DIRECTIONS: If a line in the data has the string "Diferencia", please show it.

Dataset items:
***

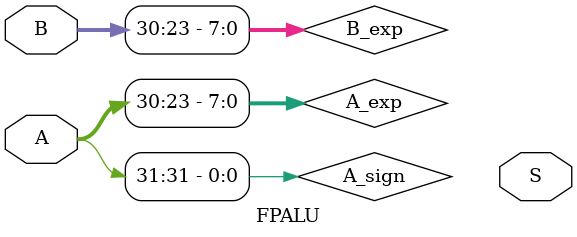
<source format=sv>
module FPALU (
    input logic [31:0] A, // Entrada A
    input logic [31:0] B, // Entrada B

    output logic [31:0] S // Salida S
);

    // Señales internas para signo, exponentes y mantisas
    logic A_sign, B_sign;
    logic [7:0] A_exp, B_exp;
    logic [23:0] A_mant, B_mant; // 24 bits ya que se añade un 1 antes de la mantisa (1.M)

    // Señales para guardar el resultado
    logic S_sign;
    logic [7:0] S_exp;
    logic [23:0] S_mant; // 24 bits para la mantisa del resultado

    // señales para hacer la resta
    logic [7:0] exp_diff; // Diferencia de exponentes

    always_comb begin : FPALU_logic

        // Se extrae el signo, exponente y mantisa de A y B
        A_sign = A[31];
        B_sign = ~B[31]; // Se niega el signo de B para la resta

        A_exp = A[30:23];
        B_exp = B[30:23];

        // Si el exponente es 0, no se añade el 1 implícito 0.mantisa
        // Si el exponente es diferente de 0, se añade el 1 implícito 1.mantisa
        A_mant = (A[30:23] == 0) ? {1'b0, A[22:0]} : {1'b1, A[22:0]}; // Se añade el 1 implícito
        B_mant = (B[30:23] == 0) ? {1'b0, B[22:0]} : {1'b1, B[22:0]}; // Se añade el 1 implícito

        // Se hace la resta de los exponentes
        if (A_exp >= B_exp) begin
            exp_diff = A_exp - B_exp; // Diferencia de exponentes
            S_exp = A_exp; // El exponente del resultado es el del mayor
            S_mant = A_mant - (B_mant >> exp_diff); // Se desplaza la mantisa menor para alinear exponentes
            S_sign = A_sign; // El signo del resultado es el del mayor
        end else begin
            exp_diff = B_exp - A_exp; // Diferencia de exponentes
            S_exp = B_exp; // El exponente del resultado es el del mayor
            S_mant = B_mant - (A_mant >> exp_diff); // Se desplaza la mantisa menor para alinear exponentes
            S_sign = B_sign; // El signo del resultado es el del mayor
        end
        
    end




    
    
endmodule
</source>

***

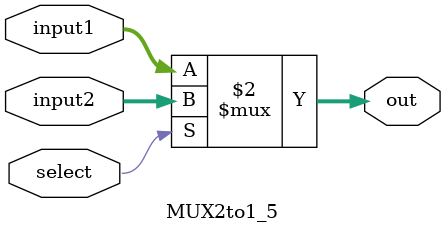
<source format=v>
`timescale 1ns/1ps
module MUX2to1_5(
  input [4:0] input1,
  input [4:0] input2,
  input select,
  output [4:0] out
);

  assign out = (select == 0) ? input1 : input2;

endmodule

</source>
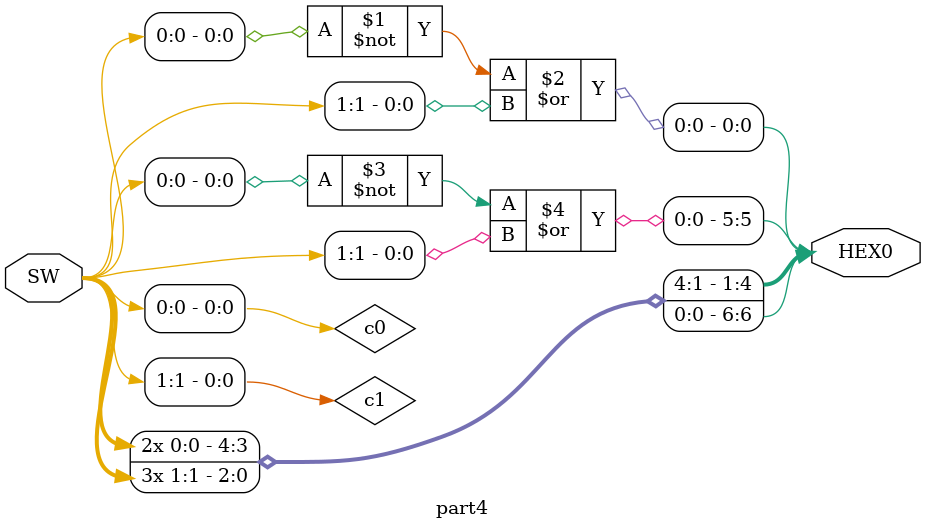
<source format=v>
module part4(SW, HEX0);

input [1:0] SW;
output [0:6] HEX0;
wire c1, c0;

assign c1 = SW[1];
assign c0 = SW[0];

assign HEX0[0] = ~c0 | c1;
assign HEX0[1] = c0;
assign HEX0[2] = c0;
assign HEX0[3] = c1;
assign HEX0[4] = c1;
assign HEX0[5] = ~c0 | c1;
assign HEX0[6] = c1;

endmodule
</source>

***

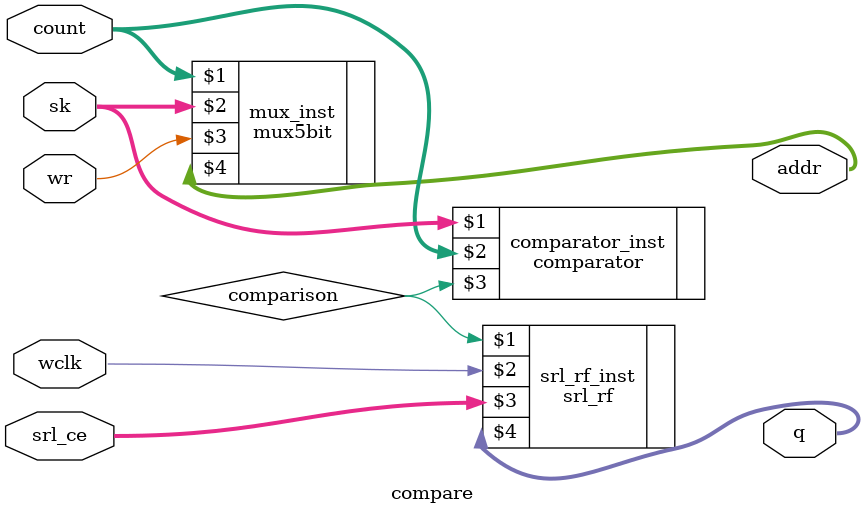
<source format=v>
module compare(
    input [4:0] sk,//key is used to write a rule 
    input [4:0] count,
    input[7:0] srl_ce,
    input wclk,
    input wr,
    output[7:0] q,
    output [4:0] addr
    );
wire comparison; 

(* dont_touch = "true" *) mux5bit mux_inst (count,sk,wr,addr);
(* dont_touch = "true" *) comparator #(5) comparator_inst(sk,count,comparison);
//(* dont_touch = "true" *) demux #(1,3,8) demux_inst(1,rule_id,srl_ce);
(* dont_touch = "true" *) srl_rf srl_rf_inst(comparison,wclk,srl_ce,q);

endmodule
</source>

***

RESPONSE TO THIS TASK:
    logic [7:0] exp_diff; // Diferencia de exponentes
            exp_diff = A_exp - B_exp; // Diferencia de exponentes
            exp_diff = B_exp - A_exp; // Diferencia de exponentes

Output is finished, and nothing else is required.